18. nothing this time
17. I am what I am and that’s all that I am. Was Popeye a Buddhist?
16. I am trying too hard. I am going back to focusing on my physical presence. Breath in, breath out
15. When does this exercise become a distraction? What am I seeking? I want to live a better life.
14. The Dalai Lama says the mind is devoid of intrinsic existence. It is not part of the body nor independent of the body. hmmmmmm
13. Bell rings again. Time to stop. The tiger, my partner on the trip to the mountaintop, is growling off to the side. Shhhhhhhhh. I know now it was a foolish idea to bring you along. Shhhhhhhh. Be still.
12. Thoughts–not formed, lurking there just beyond reach. Why am I doing this exercise anyway? I like the gong. Is that enought reason?
11. My focus again on being alive in thi space
10. Oh my here again so soon. nothing. I have been rereading Sunday’s session on mieditation and I can’t get it ouyt of my mind. that’s OK. It is in the right zone (http://playasbeing.wordpress.com/2008/06/08/pab-zen-and-being-nothing/
9. First pause since the group ended. nothing but a pause nevertheless
8. In the group…talking about we as stardust
7. Here in the group now. Talking about hidden messages and when they might be of use
6. nothing
5. The bell finally set correctly. Closing my eyes I again begin to feel the physical presence of my body. It is floating. Is this the first stage of sleep in my stressed state?

• _PROVIDED DATA_
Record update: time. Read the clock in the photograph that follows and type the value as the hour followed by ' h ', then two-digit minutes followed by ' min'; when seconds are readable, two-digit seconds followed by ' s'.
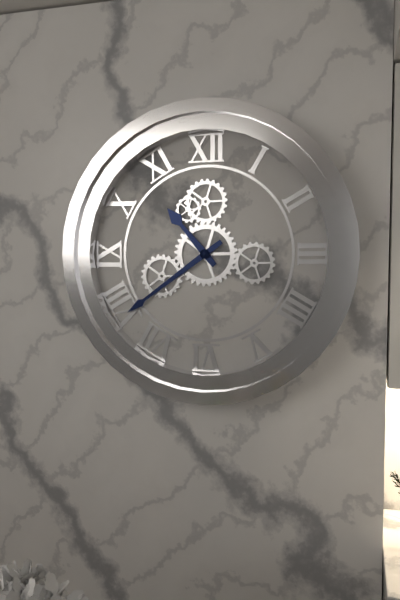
10 h 39 min
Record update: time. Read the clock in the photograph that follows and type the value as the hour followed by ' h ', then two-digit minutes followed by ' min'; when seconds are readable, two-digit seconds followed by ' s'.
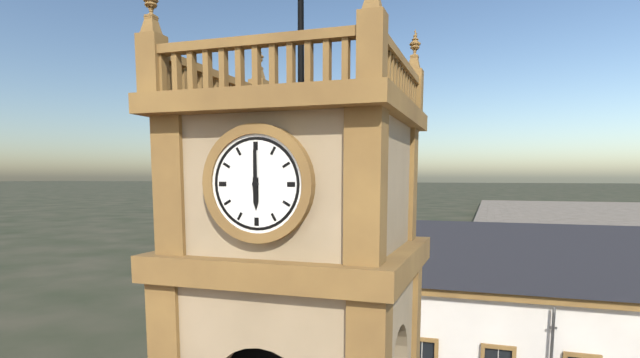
6 h 00 min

• _OBJECTIVE_
In the meditation log, what does the Dalai Lama say about the mind? The lines play no part here.

• _TASK OUTPUT_
He says the mind is devoid of intrinsic existence, neither part of the body nor independent of it.